REQUIRED ACTIONS:
**a.** Summarize the passage on the island salt farms in two sentences.
**b.** In the passage on the island salt farms, which police station did Kim's mother contact after she received his letter?

The victims faced severe physical and psychological abuse. When they worked too slowly or attempted to rest, they were beaten with iron pipes and wooden clubs. The farm owner threatened to kill them if they attempted to escape. The isolation of the island meant that the only way off was by ferry, and the local ferry operators often colluded with farm owners to prevent workers from boarding without permission.

The pivotal moment came when Kim managed to purchase a postcard and secretly write a plea for help to his mother in Seoul. He waited until the farm owner was distracted and dropped the letter into a mailbox. His mother received the letter and immediately contacted the Guro Police Station in Seoul. Notably, the Seoul police decided not to coordinate with the local police in Sinan County, suspecting that local law enforcement officers were colluding with the salt farm owners. Instead, the Seoul police disguised themselves as tourists, infiltrated the island, and successfully rescued the men.

=== Police collusion and systemic failure ===
The 2014 investigation revealed deep-seated systemic failures and corruption within the local governance of the islands. It was discovered that Kim had attempted to escape previously and had managed to reach a local police substation (Police Box). However, instead of protecting him, the local officers called the salt farm owner to come and retrieve him, effectively returning a victim of trafficking to his abuser. This incident confirmed long-held suspicions by human rights groups that the tight-knit island communities prioritized protecting their local economy and neighbors over the rights of outsiders.

Following the rescue, a special investigation team combed the area and identified 63 additional victims of slavery on nearby farms. The majority of these victims were determined to be mentally disabled or had been missing persons for years. The scandal forced the resignation of local officials and a public apology from the Sinan County governor.

=== Judicial leniency ===
Despite the horrifying nature of the crimes, the judicial response in the aftermath of the 2014 crackdown was widely criticized for its leniency. South Korean courts frequently issued suspended sentences or reduced prison terms for the convicted farm owners. Judges often cited "local customary practices" in the salt industry and the fact that the owners had no prior criminal records as mitigating factors. Additionally, the courts placed significant weight on whether the perpetrator had reached a financial settlement with the victim's family. In many cases, owners coerced victims—who often lacked the capacity to fully understand the legal proceedings—into signing "agreements of non-punishment" (Hap-ui) in exchange for relatively small sums of money. This legal loophole allowed many traffickers to avoid prison time.

Saved entries:
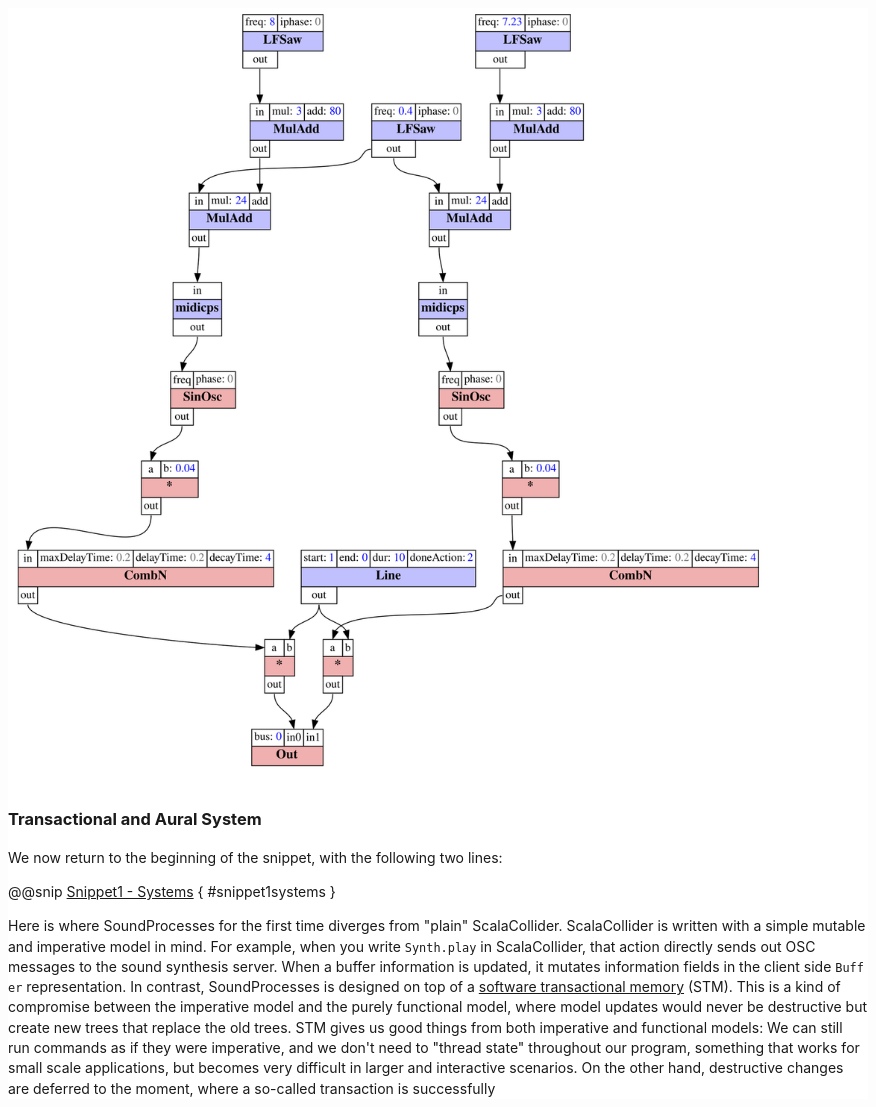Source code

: <img src="assets/images/tut_sp_bubbles-graph.svg" alt="Bubbles UGen Graph" style="width:100%;max-width:760px;margin-bottom:1ex">

### Transactional and Aural System

We now return to the beginning of the snippet, with the following two lines:

@@snip [Snippet1 - Systems]($sp_tut$/Snippet1Parts.scala) { #snippet1systems }

Here is where SoundProcesses for the first time diverges from "plain" ScalaCollider. ScalaCollider is written with a simple mutable and imperative model in mind. For example, when you
write `Synth.play` in ScalaCollider, that action directly sends out OSC messages to the sound synthesis server. When a buffer information is updated, it mutates information fields in the client side
`Buffer` representation. In contrast, SoundProcesses is designed on top of a [software transactional memory](https://en.wikipedia.org/wiki/Software_transactional_memory) (STM). This is a kind of
compromise between the imperative model and the purely functional model, where model updates would never be destructive but create new trees that replace the old trees. STM gives us good things
from both imperative and functional models: We can still run commands as if they were imperative, and we don't need to "thread state" throughout our program, something that works for small scale
applications, but becomes very difficult in larger and interactive scenarios. On the other hand, destructive changes are deferred to the moment, where a so-called transaction is successfully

SOLUTIONS BY TASK:
**a.** Workers on the island salt farms were beaten and threatened with death, and Kim was rescued only after he secretly mailed a plea for help to his mother and Seoul police, disguised as tourists, came to the island. The 2014 investigation exposed collusion by local police and found 63 more victims on nearby farms, yet the courts often gave the convicted farm owners suspended or reduced sentences.

**b.** The Guro Police Station in Seoul.